Brief: Scan the entries for the word "labels", and copy every line where it appears.

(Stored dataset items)
------------------------------------------------------------
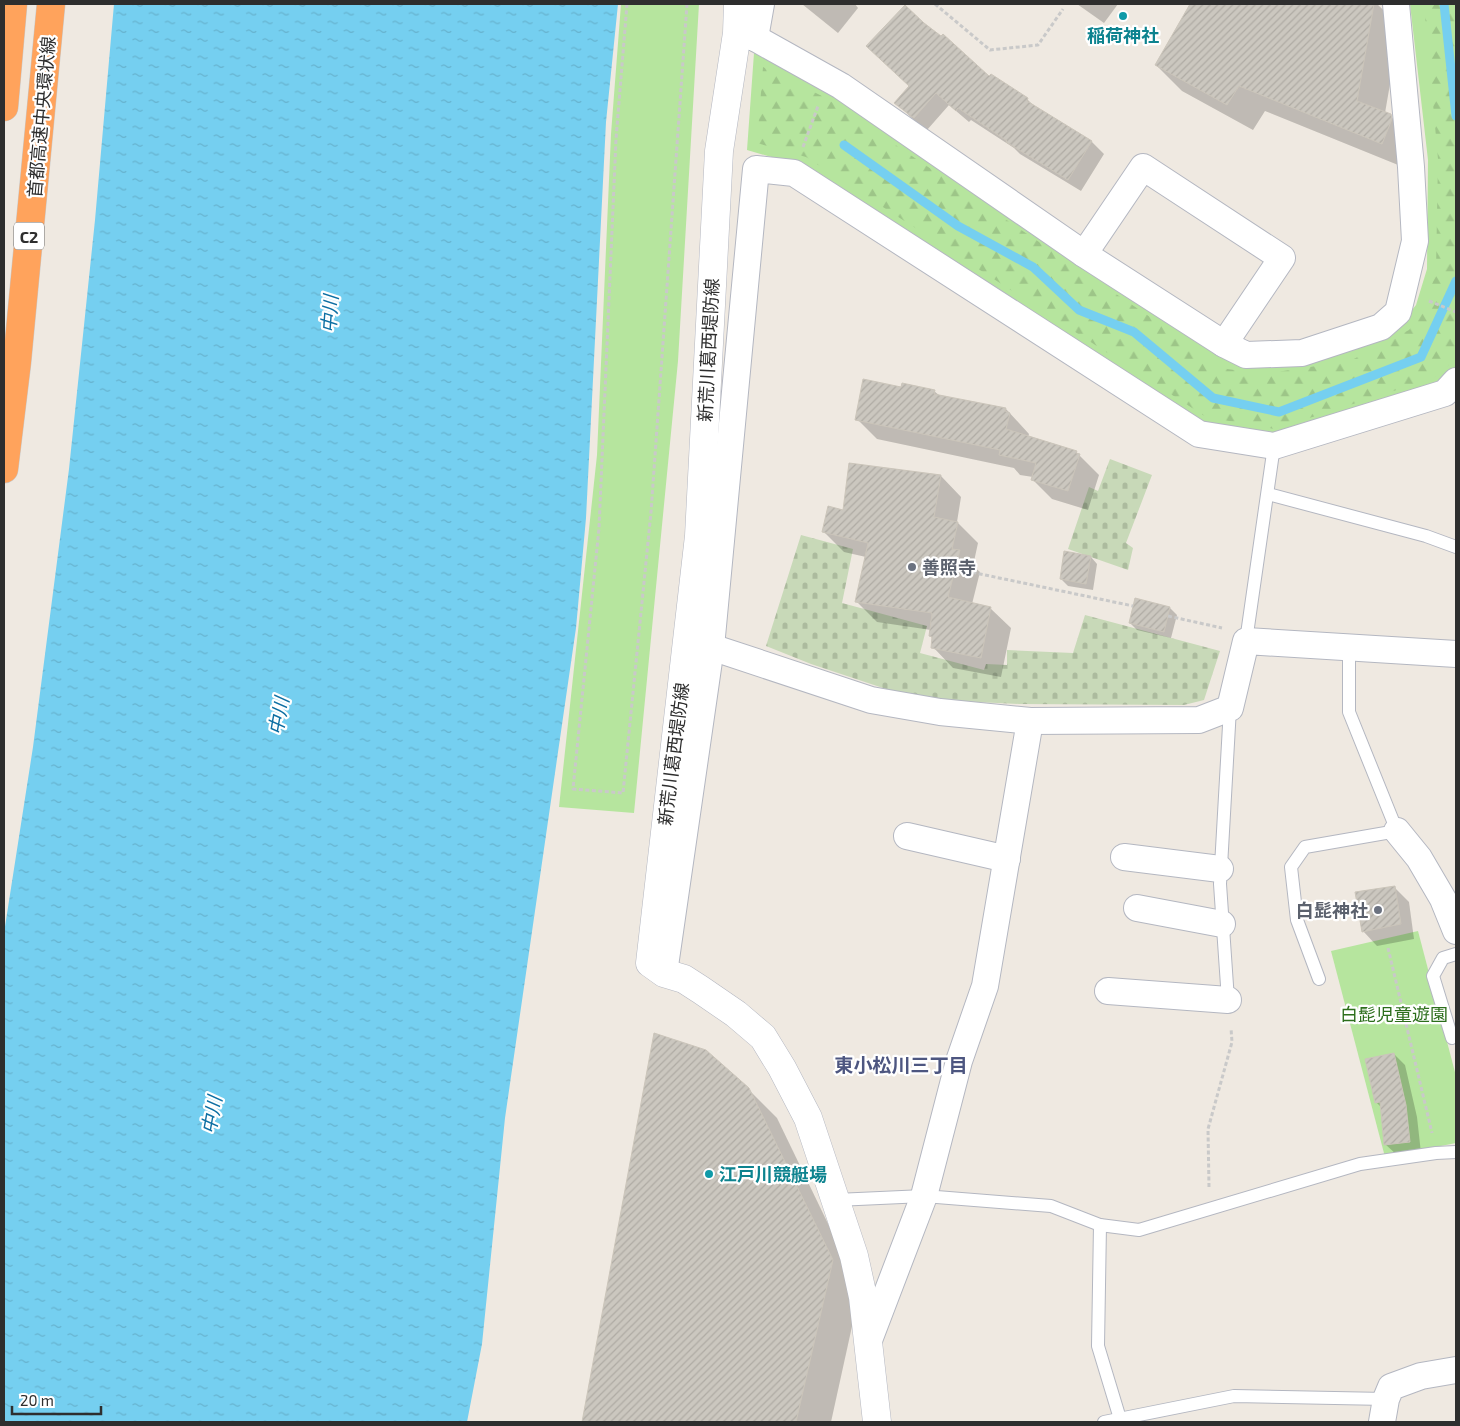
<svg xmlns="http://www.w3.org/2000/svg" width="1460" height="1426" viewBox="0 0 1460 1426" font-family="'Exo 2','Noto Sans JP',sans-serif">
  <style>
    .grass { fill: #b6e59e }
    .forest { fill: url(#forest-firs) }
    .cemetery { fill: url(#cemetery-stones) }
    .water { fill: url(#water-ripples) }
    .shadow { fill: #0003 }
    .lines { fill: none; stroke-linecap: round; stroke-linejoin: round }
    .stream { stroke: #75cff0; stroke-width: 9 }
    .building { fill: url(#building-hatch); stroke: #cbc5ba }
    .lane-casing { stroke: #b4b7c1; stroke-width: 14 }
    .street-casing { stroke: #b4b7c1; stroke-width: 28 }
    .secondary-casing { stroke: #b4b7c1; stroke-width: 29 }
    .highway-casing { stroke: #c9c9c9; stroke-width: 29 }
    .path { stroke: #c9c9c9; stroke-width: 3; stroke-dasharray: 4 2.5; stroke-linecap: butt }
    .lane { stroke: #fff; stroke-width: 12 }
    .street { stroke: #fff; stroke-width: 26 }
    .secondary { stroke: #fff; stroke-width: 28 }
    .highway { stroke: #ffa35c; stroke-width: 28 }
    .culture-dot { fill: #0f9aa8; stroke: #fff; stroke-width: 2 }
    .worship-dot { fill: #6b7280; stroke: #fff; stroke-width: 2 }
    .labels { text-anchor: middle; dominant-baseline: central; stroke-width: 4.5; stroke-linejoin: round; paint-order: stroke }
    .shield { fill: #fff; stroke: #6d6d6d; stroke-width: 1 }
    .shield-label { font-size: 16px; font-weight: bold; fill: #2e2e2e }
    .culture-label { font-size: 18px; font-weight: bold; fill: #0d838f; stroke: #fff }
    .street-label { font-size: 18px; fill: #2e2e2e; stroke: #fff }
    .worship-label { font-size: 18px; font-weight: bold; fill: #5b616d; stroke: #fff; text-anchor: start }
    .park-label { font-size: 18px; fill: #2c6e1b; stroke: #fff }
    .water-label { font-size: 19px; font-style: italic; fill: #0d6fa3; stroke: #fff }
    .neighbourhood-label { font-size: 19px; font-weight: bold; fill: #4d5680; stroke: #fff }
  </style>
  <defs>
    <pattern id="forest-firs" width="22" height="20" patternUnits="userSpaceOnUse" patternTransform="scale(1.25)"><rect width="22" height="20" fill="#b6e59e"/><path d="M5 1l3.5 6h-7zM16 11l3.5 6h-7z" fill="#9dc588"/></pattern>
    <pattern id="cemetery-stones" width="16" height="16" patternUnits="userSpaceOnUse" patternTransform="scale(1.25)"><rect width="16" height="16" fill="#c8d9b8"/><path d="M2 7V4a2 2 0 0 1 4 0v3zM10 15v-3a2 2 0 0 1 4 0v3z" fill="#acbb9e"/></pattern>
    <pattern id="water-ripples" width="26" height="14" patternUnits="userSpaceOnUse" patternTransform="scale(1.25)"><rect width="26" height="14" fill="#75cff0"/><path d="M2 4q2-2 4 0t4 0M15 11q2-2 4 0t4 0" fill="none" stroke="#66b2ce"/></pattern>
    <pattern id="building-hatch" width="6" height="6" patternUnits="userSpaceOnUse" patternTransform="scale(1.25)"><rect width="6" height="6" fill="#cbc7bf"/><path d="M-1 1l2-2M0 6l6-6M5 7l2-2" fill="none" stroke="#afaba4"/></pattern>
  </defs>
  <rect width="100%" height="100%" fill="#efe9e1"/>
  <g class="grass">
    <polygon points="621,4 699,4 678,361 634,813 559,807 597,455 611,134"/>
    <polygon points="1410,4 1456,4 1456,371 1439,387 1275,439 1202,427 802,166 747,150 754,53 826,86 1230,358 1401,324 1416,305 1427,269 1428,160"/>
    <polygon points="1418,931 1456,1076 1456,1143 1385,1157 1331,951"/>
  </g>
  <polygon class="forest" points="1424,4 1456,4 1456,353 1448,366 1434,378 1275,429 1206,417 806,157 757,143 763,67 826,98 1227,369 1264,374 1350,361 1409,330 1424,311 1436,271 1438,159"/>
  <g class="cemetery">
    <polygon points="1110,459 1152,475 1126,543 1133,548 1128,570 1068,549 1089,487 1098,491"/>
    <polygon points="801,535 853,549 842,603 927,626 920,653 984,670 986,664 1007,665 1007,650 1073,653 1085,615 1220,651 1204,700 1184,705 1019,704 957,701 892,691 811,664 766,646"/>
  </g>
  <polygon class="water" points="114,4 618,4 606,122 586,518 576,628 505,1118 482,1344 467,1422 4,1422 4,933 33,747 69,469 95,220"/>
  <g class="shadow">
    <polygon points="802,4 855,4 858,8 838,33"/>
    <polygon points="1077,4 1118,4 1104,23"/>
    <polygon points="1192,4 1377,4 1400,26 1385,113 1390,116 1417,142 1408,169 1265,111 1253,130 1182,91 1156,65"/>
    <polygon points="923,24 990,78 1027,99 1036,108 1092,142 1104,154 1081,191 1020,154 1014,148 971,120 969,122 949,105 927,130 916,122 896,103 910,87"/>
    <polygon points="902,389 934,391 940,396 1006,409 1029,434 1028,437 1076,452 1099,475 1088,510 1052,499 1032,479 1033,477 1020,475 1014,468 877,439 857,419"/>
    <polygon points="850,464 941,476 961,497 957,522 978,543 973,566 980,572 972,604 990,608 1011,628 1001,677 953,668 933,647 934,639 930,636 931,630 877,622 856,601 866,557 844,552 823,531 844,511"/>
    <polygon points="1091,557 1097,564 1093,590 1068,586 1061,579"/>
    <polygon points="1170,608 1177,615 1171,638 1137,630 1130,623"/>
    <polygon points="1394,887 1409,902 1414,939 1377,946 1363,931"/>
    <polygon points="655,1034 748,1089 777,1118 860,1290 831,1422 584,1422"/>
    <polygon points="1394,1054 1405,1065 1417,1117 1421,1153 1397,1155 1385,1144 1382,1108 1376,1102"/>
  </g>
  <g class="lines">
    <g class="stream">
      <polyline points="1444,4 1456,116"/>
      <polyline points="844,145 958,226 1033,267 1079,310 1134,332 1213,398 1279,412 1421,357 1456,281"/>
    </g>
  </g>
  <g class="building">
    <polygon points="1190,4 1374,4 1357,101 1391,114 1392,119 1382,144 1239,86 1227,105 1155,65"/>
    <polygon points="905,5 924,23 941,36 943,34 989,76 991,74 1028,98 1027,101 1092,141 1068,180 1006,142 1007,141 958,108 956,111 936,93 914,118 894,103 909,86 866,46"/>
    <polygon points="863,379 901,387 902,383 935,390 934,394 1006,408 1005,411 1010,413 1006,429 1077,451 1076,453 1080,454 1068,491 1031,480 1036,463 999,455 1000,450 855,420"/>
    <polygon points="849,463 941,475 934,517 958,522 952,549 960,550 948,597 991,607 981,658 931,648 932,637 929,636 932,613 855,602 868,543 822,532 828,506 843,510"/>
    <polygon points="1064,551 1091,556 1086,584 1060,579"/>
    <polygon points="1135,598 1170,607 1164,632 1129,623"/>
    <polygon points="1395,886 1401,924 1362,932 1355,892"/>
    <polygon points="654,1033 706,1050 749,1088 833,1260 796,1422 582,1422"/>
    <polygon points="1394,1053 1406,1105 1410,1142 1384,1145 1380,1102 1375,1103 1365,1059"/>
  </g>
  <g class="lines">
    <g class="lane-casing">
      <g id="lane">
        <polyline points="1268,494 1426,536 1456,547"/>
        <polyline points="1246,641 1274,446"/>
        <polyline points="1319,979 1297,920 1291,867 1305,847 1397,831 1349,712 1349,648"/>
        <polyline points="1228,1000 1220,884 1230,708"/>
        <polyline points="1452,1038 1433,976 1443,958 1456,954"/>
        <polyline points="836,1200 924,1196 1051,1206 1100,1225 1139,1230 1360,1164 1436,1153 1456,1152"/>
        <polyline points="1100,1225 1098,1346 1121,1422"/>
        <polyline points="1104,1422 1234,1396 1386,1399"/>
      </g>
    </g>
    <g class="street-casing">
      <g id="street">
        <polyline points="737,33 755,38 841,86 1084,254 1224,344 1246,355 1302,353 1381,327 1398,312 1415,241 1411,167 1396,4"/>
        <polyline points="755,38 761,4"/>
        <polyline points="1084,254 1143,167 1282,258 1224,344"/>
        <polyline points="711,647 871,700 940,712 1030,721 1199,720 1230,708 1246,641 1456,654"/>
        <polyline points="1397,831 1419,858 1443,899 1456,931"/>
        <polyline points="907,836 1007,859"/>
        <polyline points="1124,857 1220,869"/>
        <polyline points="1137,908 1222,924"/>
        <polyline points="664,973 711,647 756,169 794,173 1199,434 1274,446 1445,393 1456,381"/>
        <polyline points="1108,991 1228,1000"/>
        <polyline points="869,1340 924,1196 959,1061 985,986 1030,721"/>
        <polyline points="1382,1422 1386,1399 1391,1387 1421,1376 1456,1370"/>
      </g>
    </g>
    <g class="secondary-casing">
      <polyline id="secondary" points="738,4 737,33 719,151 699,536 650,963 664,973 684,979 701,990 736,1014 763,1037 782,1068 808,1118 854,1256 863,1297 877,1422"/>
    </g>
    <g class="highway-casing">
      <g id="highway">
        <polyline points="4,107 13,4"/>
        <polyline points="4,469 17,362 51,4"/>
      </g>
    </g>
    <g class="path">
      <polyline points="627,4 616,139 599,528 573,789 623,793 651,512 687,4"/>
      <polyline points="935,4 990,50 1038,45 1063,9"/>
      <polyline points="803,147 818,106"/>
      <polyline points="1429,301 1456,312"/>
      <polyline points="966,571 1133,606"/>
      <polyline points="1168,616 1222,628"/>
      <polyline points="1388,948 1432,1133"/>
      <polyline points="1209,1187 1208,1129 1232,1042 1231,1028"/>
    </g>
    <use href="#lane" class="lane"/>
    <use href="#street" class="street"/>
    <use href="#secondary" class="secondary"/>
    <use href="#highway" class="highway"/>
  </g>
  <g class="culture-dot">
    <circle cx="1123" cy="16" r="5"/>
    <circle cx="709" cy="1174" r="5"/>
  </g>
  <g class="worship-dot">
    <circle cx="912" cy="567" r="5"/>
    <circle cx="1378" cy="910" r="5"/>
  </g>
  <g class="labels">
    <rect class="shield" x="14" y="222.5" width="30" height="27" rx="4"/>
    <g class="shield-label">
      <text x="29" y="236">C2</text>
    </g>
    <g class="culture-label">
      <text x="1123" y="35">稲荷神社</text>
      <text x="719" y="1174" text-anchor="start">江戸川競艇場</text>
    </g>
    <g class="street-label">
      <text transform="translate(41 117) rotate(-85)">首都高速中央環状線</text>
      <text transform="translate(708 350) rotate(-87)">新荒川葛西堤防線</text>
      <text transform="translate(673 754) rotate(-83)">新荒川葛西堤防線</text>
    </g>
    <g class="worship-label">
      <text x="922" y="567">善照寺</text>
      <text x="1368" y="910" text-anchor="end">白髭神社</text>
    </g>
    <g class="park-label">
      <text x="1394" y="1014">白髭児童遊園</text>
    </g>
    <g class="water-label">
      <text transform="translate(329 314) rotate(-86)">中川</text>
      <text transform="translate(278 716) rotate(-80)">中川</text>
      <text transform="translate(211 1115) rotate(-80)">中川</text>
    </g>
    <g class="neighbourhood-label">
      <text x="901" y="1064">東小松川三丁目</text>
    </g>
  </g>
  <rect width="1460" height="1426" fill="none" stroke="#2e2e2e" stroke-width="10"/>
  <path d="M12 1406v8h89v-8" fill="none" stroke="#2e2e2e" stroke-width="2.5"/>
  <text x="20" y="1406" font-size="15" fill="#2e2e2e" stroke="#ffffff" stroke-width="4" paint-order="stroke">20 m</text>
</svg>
------------------------------------------------------------
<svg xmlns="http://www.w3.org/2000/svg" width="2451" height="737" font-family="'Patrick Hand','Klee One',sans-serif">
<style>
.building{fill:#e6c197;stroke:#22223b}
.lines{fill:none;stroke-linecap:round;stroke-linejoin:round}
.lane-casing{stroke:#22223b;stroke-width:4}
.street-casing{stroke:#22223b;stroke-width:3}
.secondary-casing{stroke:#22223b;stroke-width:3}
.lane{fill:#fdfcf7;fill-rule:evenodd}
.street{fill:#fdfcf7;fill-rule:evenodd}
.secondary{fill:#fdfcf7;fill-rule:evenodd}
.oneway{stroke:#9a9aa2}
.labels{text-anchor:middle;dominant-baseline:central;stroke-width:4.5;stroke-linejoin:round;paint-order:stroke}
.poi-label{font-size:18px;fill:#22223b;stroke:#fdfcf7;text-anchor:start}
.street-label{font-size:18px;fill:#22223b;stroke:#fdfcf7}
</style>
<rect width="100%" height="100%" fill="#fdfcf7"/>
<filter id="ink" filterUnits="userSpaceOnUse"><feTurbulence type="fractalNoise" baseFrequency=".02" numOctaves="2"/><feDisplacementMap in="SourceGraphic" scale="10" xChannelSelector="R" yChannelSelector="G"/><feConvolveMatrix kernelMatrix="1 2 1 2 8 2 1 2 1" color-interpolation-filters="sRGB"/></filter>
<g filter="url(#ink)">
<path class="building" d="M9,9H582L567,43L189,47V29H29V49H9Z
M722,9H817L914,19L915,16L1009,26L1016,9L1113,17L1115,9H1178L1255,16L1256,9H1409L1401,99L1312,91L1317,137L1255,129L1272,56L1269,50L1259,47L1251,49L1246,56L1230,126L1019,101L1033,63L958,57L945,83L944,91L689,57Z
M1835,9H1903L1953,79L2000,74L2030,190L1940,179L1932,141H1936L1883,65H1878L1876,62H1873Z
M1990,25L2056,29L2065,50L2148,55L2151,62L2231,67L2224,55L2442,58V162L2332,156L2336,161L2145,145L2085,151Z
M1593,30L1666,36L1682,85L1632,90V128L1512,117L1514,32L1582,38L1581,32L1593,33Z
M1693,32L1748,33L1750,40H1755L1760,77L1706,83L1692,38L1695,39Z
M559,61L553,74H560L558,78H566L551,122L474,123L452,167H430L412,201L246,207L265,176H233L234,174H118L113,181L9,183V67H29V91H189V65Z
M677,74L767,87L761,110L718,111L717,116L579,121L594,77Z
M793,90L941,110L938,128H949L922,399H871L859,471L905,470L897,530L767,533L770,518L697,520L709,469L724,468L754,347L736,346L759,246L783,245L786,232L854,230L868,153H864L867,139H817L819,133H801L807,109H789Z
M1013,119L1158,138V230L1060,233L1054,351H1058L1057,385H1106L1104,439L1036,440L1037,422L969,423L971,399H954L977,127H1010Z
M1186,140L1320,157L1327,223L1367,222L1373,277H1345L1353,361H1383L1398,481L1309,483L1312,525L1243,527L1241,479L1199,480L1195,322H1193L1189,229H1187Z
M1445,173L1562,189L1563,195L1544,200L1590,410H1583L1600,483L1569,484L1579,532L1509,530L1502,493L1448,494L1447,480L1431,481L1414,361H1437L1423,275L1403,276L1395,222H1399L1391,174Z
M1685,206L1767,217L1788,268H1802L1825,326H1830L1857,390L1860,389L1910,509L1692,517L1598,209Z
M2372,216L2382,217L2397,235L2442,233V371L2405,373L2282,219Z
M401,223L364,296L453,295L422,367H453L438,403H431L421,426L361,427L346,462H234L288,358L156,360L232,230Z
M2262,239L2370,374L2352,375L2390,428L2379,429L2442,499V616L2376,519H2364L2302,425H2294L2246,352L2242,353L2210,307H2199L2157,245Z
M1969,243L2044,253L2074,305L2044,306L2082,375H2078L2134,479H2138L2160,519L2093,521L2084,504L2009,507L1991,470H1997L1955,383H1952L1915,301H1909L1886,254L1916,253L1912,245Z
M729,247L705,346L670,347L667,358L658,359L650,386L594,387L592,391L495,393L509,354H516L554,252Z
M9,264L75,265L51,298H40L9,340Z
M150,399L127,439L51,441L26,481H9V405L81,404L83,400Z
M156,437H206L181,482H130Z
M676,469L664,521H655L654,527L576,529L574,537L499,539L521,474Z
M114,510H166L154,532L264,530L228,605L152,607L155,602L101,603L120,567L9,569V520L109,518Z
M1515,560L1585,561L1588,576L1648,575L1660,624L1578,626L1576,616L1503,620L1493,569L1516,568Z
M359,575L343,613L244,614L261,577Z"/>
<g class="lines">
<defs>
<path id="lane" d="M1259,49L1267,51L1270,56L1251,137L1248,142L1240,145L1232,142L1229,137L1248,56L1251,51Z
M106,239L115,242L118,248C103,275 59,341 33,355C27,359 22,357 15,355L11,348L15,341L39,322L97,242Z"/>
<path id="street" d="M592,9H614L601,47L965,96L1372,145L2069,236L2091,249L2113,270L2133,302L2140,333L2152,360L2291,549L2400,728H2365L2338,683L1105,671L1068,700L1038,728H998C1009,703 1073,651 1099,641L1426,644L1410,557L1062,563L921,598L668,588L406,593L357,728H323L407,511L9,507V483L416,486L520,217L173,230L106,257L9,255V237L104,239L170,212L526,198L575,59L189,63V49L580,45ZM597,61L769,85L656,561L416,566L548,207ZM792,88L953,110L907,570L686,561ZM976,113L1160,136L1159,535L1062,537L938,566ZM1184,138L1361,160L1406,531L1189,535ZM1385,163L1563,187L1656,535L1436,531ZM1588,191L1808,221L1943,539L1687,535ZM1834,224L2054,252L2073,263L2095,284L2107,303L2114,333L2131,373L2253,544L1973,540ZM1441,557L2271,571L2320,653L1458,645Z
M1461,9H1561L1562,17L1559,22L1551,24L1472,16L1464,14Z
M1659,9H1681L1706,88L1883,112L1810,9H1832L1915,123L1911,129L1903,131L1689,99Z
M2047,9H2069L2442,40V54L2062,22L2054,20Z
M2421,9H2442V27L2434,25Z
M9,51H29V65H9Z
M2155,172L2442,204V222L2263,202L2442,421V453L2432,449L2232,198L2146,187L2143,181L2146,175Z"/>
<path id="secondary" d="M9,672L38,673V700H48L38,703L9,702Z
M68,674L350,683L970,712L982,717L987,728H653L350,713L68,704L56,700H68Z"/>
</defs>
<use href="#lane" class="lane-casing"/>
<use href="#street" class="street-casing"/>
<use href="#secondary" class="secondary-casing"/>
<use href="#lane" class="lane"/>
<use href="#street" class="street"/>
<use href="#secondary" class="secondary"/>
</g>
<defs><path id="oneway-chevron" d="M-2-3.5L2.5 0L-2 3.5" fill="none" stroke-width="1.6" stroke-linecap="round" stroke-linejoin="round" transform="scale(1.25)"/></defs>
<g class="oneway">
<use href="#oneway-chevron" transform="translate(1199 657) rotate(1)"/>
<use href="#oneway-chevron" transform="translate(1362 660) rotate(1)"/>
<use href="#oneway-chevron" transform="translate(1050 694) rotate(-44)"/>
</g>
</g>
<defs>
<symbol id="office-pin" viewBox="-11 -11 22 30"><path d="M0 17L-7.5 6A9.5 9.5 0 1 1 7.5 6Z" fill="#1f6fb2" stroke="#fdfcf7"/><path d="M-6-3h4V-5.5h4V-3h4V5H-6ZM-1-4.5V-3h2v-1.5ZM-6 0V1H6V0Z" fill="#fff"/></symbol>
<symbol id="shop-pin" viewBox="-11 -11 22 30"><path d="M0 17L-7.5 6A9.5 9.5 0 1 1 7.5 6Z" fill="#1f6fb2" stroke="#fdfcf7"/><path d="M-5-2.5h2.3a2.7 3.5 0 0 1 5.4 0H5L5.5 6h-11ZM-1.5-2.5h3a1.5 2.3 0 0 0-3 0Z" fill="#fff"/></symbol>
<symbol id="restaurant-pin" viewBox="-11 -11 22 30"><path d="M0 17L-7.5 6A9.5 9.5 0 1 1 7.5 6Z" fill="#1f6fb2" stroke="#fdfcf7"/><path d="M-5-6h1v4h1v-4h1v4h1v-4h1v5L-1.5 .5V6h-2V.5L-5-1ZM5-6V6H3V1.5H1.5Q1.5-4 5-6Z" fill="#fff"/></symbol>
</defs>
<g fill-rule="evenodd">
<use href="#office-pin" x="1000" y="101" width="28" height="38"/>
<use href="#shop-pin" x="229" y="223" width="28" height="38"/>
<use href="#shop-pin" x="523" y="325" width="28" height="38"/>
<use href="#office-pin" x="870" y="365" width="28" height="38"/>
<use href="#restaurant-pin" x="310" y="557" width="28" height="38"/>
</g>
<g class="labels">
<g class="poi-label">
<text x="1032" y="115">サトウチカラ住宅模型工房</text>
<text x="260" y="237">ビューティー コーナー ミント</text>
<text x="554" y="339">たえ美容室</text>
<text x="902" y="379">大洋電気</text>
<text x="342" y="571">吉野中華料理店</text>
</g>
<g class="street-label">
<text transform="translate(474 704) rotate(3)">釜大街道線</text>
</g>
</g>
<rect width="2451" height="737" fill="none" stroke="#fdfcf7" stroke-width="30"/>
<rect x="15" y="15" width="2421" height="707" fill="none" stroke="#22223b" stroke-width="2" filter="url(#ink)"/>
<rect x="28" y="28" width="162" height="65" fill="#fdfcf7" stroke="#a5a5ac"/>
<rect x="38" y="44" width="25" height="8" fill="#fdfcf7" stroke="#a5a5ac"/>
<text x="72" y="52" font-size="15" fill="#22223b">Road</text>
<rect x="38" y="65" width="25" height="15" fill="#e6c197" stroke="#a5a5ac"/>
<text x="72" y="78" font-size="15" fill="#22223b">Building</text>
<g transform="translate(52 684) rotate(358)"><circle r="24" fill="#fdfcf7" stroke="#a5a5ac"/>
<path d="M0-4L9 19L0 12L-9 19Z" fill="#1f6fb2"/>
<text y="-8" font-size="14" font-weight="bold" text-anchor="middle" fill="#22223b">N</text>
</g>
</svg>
------------------------------------------------------------
Output of the task:
    .labels { text-anchor: middle; dominant-baseline: central; stroke-width: 4.5; stroke-linejoin: round; paint-order: stroke }
  <g class="labels">
.labels{text-anchor:middle;dominant-baseline:central;stroke-width:4.5;stroke-linejoin:round;paint-order:stroke}
<g class="labels">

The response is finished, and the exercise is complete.